What you should do:
Entries follow. Give back exactly the lines starting at the one containing "Are Altered in Children" and ending at the one containing "Requires inward focusing distance of", and no other lines.

Source material:
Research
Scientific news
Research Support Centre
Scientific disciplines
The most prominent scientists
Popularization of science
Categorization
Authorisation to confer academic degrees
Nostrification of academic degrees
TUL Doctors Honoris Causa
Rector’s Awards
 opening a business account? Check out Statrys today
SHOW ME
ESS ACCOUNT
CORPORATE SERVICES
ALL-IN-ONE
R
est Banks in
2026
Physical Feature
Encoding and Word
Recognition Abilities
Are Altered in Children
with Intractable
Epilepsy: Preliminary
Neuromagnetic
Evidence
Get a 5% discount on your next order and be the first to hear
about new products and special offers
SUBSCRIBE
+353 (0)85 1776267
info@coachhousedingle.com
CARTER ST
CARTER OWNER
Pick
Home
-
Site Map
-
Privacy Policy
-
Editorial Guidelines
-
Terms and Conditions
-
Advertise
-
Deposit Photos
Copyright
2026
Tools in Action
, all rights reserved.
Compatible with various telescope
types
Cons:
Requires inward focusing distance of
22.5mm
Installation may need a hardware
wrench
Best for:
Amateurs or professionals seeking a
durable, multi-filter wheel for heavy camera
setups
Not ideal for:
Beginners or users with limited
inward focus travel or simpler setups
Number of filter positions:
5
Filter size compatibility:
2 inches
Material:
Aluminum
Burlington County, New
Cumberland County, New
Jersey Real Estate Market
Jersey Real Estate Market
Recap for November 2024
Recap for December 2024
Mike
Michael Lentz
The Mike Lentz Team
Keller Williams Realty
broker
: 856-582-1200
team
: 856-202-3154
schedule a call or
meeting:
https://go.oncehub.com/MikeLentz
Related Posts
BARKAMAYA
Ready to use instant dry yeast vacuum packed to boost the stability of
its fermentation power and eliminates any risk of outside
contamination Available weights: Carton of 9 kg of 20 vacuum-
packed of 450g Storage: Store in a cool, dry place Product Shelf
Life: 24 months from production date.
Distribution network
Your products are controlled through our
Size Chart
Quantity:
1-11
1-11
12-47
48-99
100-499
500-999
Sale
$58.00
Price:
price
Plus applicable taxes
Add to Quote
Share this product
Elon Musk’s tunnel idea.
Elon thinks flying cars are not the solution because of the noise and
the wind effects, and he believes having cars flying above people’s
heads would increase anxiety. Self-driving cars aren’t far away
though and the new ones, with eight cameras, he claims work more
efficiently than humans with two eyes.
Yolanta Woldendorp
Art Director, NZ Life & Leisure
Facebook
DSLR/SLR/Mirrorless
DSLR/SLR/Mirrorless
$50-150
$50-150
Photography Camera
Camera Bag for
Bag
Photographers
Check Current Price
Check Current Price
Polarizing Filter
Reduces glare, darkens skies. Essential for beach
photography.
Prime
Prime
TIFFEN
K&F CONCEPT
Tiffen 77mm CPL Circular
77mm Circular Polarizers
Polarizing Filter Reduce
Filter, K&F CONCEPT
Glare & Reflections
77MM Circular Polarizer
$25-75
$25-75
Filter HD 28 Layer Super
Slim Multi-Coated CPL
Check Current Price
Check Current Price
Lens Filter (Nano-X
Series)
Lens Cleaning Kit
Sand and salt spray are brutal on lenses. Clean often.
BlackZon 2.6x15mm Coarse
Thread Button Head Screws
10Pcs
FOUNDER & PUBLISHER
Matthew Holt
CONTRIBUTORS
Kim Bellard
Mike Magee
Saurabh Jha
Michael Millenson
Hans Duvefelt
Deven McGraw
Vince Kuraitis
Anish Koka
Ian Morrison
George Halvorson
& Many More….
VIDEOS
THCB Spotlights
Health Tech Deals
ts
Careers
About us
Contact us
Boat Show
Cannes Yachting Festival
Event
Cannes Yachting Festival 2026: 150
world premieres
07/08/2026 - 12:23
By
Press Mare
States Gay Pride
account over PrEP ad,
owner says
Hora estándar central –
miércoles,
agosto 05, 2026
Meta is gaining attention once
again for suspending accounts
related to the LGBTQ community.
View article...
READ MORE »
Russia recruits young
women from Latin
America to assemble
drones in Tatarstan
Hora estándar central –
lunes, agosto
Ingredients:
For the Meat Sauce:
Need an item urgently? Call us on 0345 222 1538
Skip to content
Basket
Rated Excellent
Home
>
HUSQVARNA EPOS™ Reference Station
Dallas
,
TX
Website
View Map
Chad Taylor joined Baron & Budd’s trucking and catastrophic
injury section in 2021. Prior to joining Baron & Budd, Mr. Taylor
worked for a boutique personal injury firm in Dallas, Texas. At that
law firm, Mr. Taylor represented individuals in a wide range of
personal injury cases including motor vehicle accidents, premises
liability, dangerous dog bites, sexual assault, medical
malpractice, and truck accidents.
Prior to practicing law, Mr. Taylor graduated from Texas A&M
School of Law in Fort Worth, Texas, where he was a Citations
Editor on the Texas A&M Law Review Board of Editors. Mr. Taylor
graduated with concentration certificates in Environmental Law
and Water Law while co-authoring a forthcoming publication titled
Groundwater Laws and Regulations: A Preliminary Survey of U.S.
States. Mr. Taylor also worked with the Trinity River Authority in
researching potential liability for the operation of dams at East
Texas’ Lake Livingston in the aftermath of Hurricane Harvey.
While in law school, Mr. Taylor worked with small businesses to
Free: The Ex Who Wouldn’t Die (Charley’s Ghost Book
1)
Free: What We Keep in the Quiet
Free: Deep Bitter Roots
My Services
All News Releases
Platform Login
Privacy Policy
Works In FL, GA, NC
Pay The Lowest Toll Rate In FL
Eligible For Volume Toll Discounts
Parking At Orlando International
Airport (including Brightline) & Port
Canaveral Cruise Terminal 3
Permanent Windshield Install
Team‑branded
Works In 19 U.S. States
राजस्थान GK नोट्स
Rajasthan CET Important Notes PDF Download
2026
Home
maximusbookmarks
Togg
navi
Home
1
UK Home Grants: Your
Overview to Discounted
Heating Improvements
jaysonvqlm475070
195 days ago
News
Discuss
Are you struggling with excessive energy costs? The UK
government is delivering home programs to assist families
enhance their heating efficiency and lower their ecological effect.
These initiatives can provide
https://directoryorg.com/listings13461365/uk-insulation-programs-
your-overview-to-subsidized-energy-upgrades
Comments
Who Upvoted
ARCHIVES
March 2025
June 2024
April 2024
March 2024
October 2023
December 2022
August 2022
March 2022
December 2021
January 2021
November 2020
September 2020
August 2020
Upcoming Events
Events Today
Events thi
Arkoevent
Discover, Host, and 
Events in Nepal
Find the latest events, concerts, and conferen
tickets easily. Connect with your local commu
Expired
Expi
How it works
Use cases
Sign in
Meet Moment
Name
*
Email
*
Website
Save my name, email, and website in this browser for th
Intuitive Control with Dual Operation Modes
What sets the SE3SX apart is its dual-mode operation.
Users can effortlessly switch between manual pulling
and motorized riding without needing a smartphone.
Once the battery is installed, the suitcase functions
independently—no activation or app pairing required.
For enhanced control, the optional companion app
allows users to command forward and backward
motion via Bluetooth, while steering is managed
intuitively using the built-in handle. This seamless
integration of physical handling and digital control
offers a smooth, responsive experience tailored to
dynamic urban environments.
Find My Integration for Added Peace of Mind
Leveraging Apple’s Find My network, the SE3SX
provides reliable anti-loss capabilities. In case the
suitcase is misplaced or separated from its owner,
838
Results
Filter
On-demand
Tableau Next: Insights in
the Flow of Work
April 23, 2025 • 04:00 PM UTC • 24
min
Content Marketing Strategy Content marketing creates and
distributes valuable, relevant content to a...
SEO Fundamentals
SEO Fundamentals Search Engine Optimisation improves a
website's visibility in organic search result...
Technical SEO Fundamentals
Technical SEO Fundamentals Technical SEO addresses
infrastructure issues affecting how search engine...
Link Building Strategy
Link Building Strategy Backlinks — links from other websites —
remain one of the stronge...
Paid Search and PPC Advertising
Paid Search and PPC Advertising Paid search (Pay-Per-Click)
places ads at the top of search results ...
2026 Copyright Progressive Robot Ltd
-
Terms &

Finished task:
Are Altered in Children
with Intractable
Epilepsy: Preliminary
Neuromagnetic
Evidence
Get a 5% discount on your next order and be the first to hear
about new products and special offers
SUBSCRIBE
+353 (0)85 1776267
info@coachhousedingle.com
CARTER ST
CARTER OWNER
Pick
Home
-
Site Map
-
Privacy Policy
-
Editorial Guidelines
-
Terms and Conditions
-
Advertise
-
Deposit Photos
Copyright
2026
Tools in Action
, all rights reserved.
Compatible with various telescope
types
Cons:
Requires inward focusing distance of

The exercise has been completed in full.